One of the great benefits of using electron-webpack is that the entirity of webpack‘s documentation still applies. You can easily skip using the provided CLI and modify the configurations to meet your needs. Since electron uses a multi-process architecture, there are also multiple webpack configurations. Let’s cover what’s provided.

Configuration Files

  • electron-webpack/webpack.main.config.js (main process)
  • electron-webpack/webpack.renderer.config.js (renderer process)
  • electron-webpack/webpack.renderer.dll.config.js (Dll bundle spliting)

If you are wanting to look at these configurations internally, you can easily do the following to print them into your console. Notice that each configuration returns a Promise.

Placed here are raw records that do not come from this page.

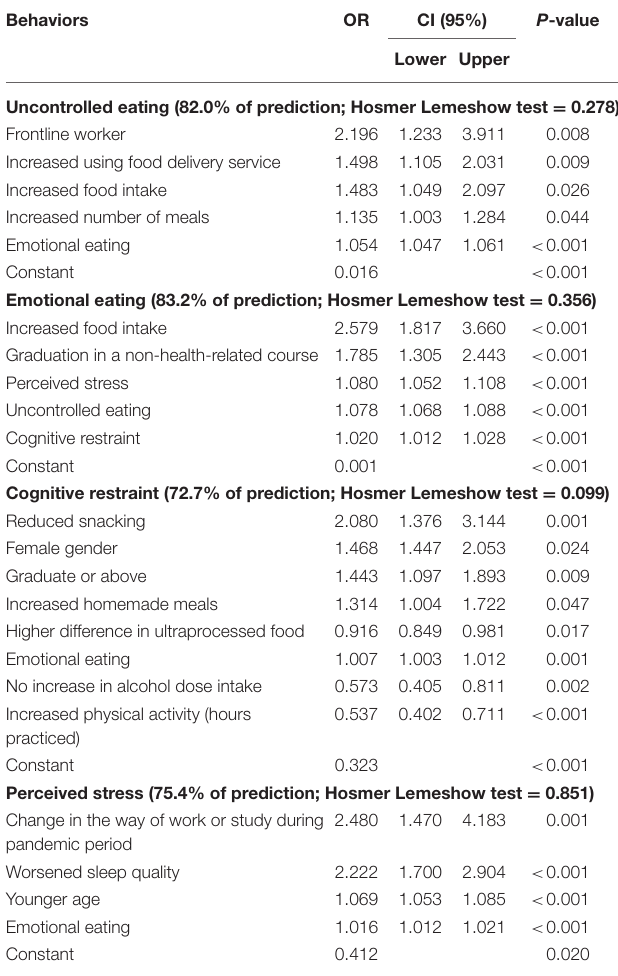
FIGURE 2 | Stress score; (B) Difference of candies consumption among Brazilian who were below and above the 3rd Quartile of Cognitive Restraint score; (C) Difference of instant meals and snacks consumption among Brazilian who were below and above the 3rd Quartile of Cognitive Restraint score; (D) Difference of bakery products consumption among Brazilian who were below and above the 3rd Quartile of Cognitive Restraint score; (E) Difference of sugary drinks consumption among Brazilian who were below and above the 3rd Quartile of Emotional Eating score; (F) Difference of instant meals and snacks consumption among Brazilian who were below and above the 3rd Quartile of Emotional Eating score; (G) Difference of candies consumption among Brazilian who were below and above the 3rd Quartile of Emotional Eating score; (H) Difference of fast-food consumption among Brazilian who were below and above the 3rd Quartile of Emotional Eating score; (I) Difference of instant meals and snacks consumption among Brazilian who were below and above the 3rd Quartile of Uncontrolled Eating score; (J) Difference of candies consumption among Brazilian who were below and above the 3rd Quartile of Uncontrolled Eating score; (K) Difference of cereals consumption among Brazilian who were below and above the 3rd Quartile of Uncontrolled Eating score; (L) Difference of canned products consumption among Brazilian who were below and above the 3rd Quartile of Uncontrolled Eating score; (M) Difference of vegetables consumption among Brazilian who were below and above the 3rd Quartile of Uncontrolled Eating score; (N) Difference of sugary drinks consumption among Brazilian who were below and above the 3rd Quartile of Uncontrolled Eating score; (O) Difference of fast-food consumption among Brazilian who were below and above the 3rd Quartile of Uncontrolled Eating score.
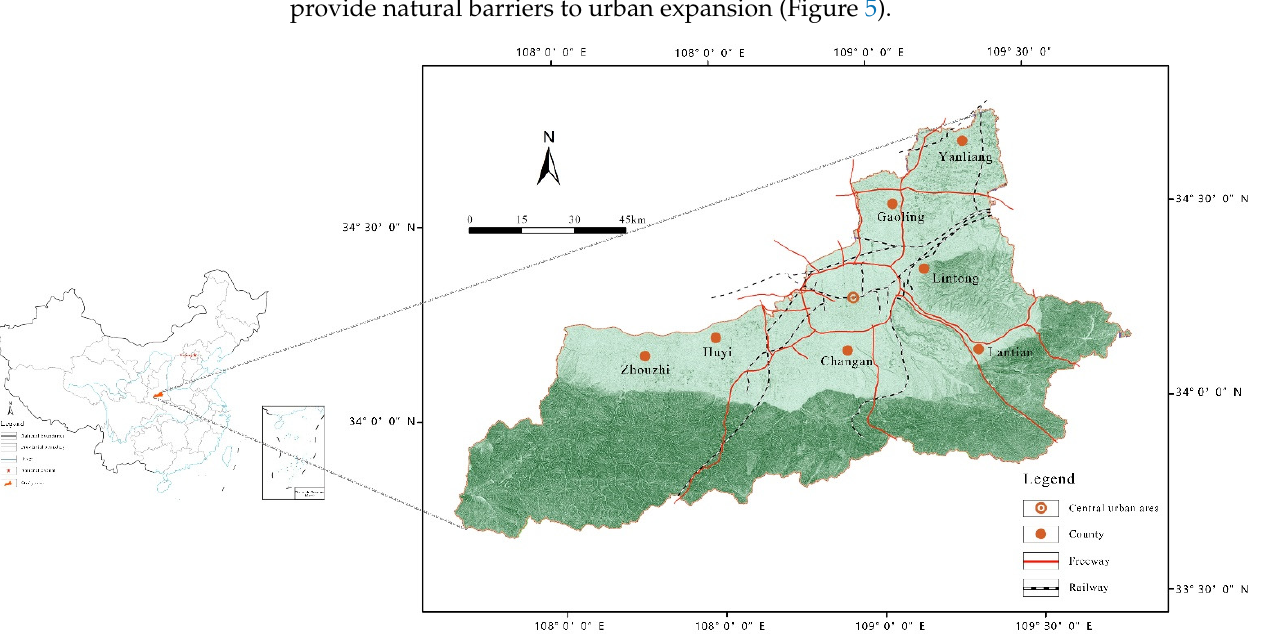
Figure 5. The research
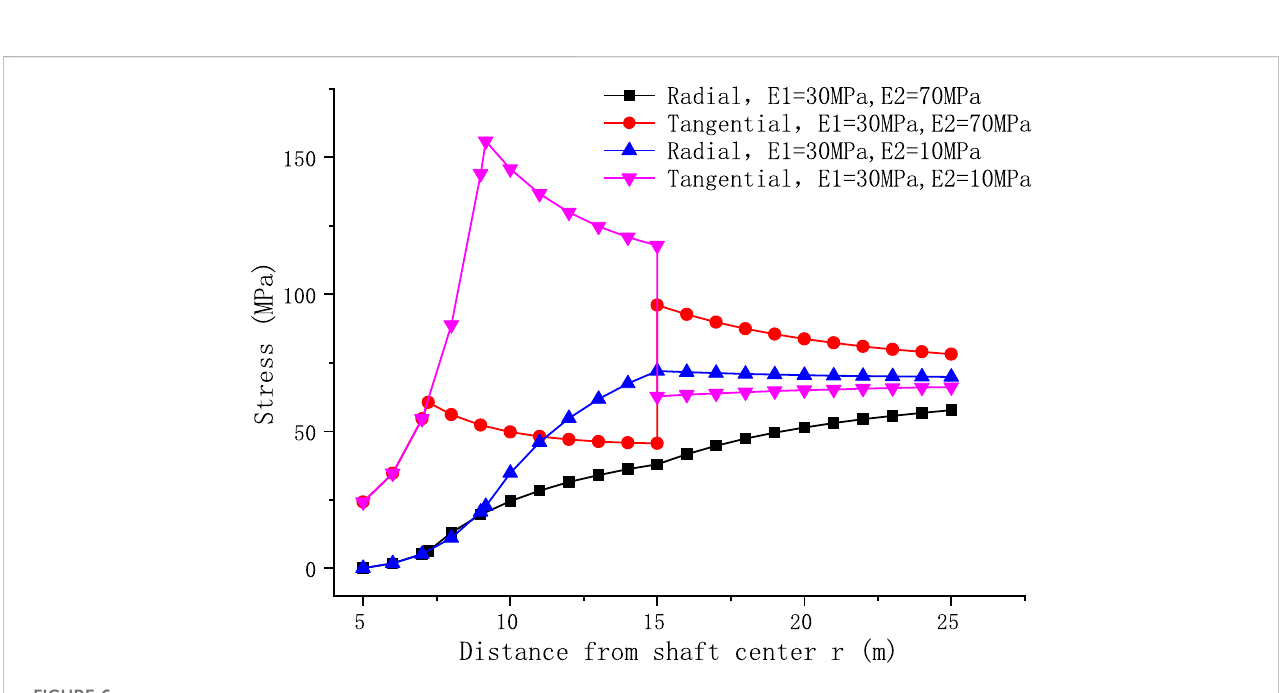
FIGURE 6 Effect of elastic modulus of original surrounding rock on stress fi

const webpackMain = require('electron-webpack/webpack.main.config.js')
const { inspect } = require('util')

webpackMain().then(config => {
  console.log(inspect(config, {
    showHidden: false,
    depth: null,
    colors: true
  }))
})

Adding a Custom Loader/Plugin

Let’s say we need to support *.txt files in our renderer process and want to use the raw-loader to do so, here’s how we can get that setup.

Install raw-loader
yarn add -D raw-loader
const webpackRenderer = require('electron-webpack/webpack.renderer.config.js')

module.exports = env => {
  return new Promise((resolve, reject) => {

    /* get provided config */
    webpackRenderer(env).then(rendererConfig => {

      /* add `raw-loader` */
      rendererConfig.module.rules.push({
        test: /\.txt$/,
        use: 'raw-loader'
      })

      /* return modified config to webpack */
      resolve(rendererConfig)
    })
  })
}

Now with your new custom webpack configuration file, you can use the native webpack CLI.